:: TASK GOAL ::
Reproduce the data below word for word, leaving out the pictures.

:: SUPPLIED DATA ::
· · · ·
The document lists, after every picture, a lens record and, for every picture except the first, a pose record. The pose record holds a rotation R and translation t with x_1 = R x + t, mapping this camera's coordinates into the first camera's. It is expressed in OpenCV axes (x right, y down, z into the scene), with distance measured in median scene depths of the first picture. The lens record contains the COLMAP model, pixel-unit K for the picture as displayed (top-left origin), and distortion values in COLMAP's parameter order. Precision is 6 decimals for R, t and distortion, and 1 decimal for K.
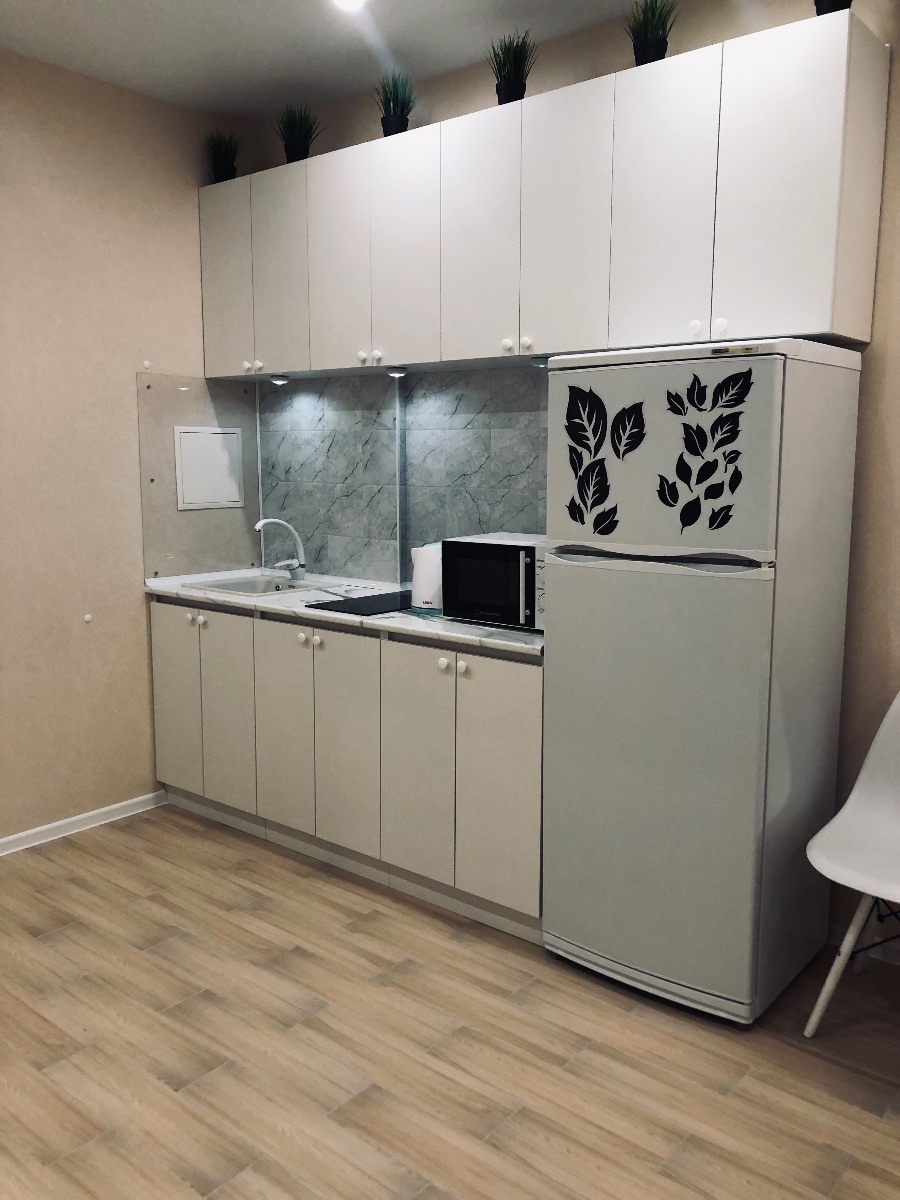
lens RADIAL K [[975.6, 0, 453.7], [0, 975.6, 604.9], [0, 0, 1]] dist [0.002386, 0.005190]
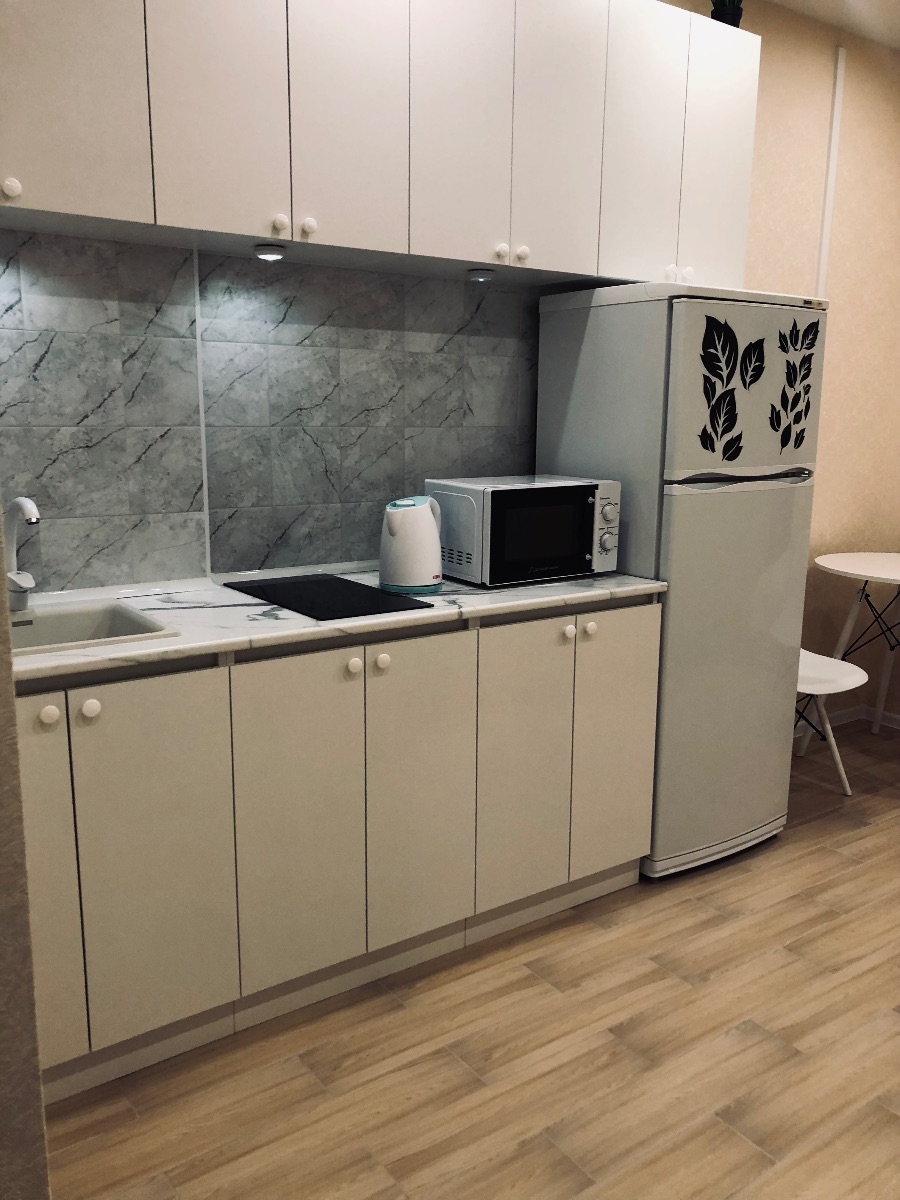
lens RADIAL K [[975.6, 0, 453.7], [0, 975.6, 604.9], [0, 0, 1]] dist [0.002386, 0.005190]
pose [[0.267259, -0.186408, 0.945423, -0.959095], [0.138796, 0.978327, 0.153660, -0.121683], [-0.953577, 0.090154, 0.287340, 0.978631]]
· · · ·
:: REPLY ::
The document lists, after every picture, a lens record and, for every picture except the first, a pose record. The pose record holds a rotation R and translation t with x_1 = R x + t, mapping this camera's coordinates into the first camera's. It is expressed in OpenCV axes (x right, y down, z into the scene), with distance measured in median scene depths of the first picture. The lens record contains the COLMAP model, pixel-unit K for the picture as displayed (top-left origin), and distortion values in COLMAP's parameter order. Precision is 6 decimals for R, t and distortion, and 1 decimal for K.
lens RADIAL K [[975.6, 0, 453.7], [0, 975.6, 604.9], [0, 0, 1]] dist [0.002386, 0.005190]
lens RADIAL K [[975.6, 0, 453.7], [0, 975.6, 604.9], [0, 0, 1]] dist [0.002386, 0.005190]
pose [[0.267259, -0.186408, 0.945423, -0.959095], [0.138796, 0.978327, 0.153660, -0.121683], [-0.953577, 0.090154, 0.287340, 0.978631]]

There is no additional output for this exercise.